## WHAT TO WORK ON
Reproduce every line of the records below exactly, in the same order.

## INFORMATION SUPPLIED
[Start of section]

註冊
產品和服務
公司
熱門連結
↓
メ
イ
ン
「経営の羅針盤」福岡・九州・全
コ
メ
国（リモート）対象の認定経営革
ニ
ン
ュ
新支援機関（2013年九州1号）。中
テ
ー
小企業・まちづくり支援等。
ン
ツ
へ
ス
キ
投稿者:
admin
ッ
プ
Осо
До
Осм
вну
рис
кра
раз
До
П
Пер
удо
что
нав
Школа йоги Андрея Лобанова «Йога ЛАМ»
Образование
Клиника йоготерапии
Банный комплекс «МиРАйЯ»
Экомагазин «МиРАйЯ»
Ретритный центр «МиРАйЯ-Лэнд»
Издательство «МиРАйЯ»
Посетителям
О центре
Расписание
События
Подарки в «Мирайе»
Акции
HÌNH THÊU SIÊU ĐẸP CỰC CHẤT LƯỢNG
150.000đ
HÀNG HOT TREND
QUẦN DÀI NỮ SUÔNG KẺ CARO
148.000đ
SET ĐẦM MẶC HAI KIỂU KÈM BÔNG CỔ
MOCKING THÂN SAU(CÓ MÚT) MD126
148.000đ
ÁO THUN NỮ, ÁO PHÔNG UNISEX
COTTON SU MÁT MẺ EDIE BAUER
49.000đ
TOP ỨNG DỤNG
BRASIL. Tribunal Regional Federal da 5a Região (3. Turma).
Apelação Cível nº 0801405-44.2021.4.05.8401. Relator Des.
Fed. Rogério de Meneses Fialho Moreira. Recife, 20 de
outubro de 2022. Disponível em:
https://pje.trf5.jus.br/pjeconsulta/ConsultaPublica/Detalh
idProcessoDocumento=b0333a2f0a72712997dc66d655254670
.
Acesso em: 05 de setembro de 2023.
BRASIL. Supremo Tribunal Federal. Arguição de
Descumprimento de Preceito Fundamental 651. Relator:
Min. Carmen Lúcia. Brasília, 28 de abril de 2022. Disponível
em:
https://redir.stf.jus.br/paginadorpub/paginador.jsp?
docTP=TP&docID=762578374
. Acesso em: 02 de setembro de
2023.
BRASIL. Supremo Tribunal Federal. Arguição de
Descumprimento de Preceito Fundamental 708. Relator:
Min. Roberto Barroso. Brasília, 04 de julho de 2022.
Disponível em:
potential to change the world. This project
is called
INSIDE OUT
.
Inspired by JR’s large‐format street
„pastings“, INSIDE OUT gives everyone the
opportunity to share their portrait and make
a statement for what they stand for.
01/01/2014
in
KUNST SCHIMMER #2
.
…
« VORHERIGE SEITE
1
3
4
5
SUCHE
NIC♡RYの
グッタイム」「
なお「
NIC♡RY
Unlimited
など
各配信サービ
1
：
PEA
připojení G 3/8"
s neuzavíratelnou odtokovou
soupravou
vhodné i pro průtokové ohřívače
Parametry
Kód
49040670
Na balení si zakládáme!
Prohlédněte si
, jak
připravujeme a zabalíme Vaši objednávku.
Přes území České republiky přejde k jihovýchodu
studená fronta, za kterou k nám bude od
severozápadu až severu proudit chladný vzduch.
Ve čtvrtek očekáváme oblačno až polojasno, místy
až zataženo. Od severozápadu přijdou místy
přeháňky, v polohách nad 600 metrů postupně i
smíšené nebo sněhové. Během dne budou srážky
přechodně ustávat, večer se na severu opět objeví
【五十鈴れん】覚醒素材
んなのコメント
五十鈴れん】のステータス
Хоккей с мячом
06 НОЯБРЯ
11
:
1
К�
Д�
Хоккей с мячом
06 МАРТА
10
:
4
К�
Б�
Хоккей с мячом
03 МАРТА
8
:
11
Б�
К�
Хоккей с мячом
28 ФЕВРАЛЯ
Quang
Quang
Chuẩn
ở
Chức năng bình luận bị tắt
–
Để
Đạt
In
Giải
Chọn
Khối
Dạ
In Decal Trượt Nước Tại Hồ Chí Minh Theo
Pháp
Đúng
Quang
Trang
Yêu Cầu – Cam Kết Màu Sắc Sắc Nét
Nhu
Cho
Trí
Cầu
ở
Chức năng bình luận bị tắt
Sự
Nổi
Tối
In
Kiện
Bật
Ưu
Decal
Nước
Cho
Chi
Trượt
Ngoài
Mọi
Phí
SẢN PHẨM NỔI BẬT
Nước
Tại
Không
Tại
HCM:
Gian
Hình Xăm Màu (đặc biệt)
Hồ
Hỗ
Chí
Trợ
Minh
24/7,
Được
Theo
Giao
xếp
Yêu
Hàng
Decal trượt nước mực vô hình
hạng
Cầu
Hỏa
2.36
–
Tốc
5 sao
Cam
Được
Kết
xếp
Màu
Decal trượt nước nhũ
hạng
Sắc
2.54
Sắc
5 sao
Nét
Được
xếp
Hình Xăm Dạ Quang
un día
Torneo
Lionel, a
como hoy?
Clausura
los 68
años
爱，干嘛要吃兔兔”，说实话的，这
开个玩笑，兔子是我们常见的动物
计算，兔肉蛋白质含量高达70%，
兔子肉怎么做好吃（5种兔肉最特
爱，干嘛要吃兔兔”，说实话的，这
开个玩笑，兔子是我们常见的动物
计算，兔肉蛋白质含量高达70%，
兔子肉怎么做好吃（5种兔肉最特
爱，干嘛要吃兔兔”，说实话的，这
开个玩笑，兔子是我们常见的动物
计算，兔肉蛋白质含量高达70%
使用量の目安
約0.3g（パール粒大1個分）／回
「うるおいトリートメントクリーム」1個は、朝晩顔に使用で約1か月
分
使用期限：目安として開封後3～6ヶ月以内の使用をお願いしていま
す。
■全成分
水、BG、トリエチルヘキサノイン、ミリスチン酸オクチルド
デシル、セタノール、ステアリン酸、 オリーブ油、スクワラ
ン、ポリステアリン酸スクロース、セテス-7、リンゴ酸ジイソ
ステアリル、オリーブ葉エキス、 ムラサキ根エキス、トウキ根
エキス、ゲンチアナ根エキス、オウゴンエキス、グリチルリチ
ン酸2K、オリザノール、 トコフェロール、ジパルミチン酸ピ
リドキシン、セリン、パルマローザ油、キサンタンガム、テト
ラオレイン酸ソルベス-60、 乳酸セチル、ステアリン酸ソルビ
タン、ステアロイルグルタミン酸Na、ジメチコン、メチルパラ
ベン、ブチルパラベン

[End of section]

## WRITTEN SOLUTION
註冊
產品和服務
公司
熱門連結
↓
メ
イ
ン
「経営の羅針盤」福岡・九州・全
コ
メ
国（リモート）対象の認定経営革
ニ
ン
ュ
新支援機関（2013年九州1号）。中
テ
ー
小企業・まちづくり支援等。
ン
ツ
へ
ス
キ
投稿者:
admin
ッ
プ
Осо
До
Осм
вну
рис
кра
раз
До
П
Пер
удо
что
нав
Школа йоги Андрея Лобанова «Йога ЛАМ»
Образование
Клиника йоготерапии
Банный комплекс «МиРАйЯ»
Экомагазин «МиРАйЯ»
Ретритный центр «МиРАйЯ-Лэнд»
Издательство «МиРАйЯ»
Посетителям
О центре
Расписание
События
Подарки в «Мирайе»
Акции
HÌNH THÊU SIÊU ĐẸP CỰC CHẤT LƯỢNG
150.000đ
HÀNG HOT TREND
QUẦN DÀI NỮ SUÔNG KẺ CARO
148.000đ
SET ĐẦM MẶC HAI KIỂU KÈM BÔNG CỔ
MOCKING THÂN SAU(CÓ MÚT) MD126
148.000đ
ÁO THUN NỮ, ÁO PHÔNG UNISEX
COTTON SU MÁT MẺ EDIE BAUER
49.000đ
TOP ỨNG DỤNG
BRASIL. Tribunal Regional Federal da 5a Região (3. Turma).
Apelação Cível nº 0801405-44.2021.4.05.8401. Relator Des.
Fed. Rogério de Meneses Fialho Moreira. Recife, 20 de
outubro de 2022. Disponível em:
https://pje.trf5.jus.br/pjeconsulta/ConsultaPublica/Detalh
idProcessoDocumento=b0333a2f0a72712997dc66d655254670
.
Acesso em: 05 de setembro de 2023.
BRASIL. Supremo Tribunal Federal. Arguição de
Descumprimento de Preceito Fundamental 651. Relator:
Min. Carmen Lúcia. Brasília, 28 de abril de 2022. Disponível
em:
https://redir.stf.jus.br/paginadorpub/paginador.jsp?
docTP=TP&docID=762578374
. Acesso em: 02 de setembro de
2023.
BRASIL. Supremo Tribunal Federal. Arguição de
Descumprimento de Preceito Fundamental 708. Relator:
Min. Roberto Barroso. Brasília, 04 de julho de 2022.
Disponível em:
potential to change the world. This project
is called
INSIDE OUT
.
Inspired by JR’s large‐format street
„pastings“, INSIDE OUT gives everyone the
opportunity to share their portrait and make
a statement for what they stand for.
01/01/2014
in
KUNST SCHIMMER #2
.
…
« VORHERIGE SEITE
1
3
4
5
SUCHE
NIC♡RYの
グッタイム」「
なお「
NIC♡RY
Unlimited
など
各配信サービ
1
：
PEA
připojení G 3/8"
s neuzavíratelnou odtokovou
soupravou
vhodné i pro průtokové ohřívače
Parametry
Kód
49040670
Na balení si zakládáme!
Prohlédněte si
, jak
připravujeme a zabalíme Vaši objednávku.
Přes území České republiky přejde k jihovýchodu
studená fronta, za kterou k nám bude od
severozápadu až severu proudit chladný vzduch.
Ve čtvrtek očekáváme oblačno až polojasno, místy
až zataženo. Od severozápadu přijdou místy
přeháňky, v polohách nad 600 metrů postupně i
smíšené nebo sněhové. Během dne budou srážky
přechodně ustávat, večer se na severu opět objeví
【五十鈴れん】覚醒素材
んなのコメント
五十鈴れん】のステータス
Хоккей с мячом
06 НОЯБРЯ
11
:
1
К�
Д�
Хоккей с мячом
06 МАРТА
10
:
4
К�
Б�
Хоккей с мячом
03 МАРТА
8
:
11
Б�
К�
Хоккей с мячом
28 ФЕВРАЛЯ
Quang
Quang
Chuẩn
ở
Chức năng bình luận bị tắt
–
Để
Đạt
In
Giải
Chọn
Khối
Dạ
In Decal Trượt Nước Tại Hồ Chí Minh Theo
Pháp
Đúng
Quang
Trang
Yêu Cầu – Cam Kết Màu Sắc Sắc Nét
Nhu
Cho
Trí
Cầu
ở
Chức năng bình luận bị tắt
Sự
Nổi
Tối
In
Kiện
Bật
Ưu
Decal
Nước
Cho
Chi
Trượt
Ngoài
Mọi
Phí
SẢN PHẨM NỔI BẬT
Nước
Tại
Không
Tại
HCM:
Gian
Hình Xăm Màu (đặc biệt)
Hồ
Hỗ
Chí
Trợ
Minh
24/7,
Được
Theo
Giao
xếp
Yêu
Hàng
Decal trượt nước mực vô hình
hạng
Cầu
Hỏa
2.36
–
Tốc
5 sao
Cam
Được
Kết
xếp
Màu
Decal trượt nước nhũ
hạng
Sắc
2.54
Sắc
5 sao
Nét
Được
xếp
Hình Xăm Dạ Quang
un día
Torneo
Lionel, a
como hoy?
Clausura
los 68
años
爱，干嘛要吃兔兔”，说实话的，这
开个玩笑，兔子是我们常见的动物
计算，兔肉蛋白质含量高达70%，
兔子肉怎么做好吃（5种兔肉最特
爱，干嘛要吃兔兔”，说实话的，这
开个玩笑，兔子是我们常见的动物
计算，兔肉蛋白质含量高达70%，
兔子肉怎么做好吃（5种兔肉最特
爱，干嘛要吃兔兔”，说实话的，这
开个玩笑，兔子是我们常见的动物
计算，兔肉蛋白质含量高达70%
使用量の目安
約0.3g（パール粒大1個分）／回
「うるおいトリートメントクリーム」1個は、朝晩顔に使用で約1か月
分
使用期限：目安として開封後3～6ヶ月以内の使用をお願いしていま
す。
■全成分
水、BG、トリエチルヘキサノイン、ミリスチン酸オクチルド
デシル、セタノール、ステアリン酸、 オリーブ油、スクワラ
ン、ポリステアリン酸スクロース、セテス-7、リンゴ酸ジイソ
ステアリル、オリーブ葉エキス、 ムラサキ根エキス、トウキ根
エキス、ゲンチアナ根エキス、オウゴンエキス、グリチルリチ
ン酸2K、オリザノール、 トコフェロール、ジパルミチン酸ピ
リドキシン、セリン、パルマローザ油、キサンタンガム、テト
ラオレイン酸ソルベス-60、 乳酸セチル、ステアリン酸ソルビ
タン、ステアロイルグルタミン酸Na、ジメチコン、メチルパラ
ベン、ブチルパラベン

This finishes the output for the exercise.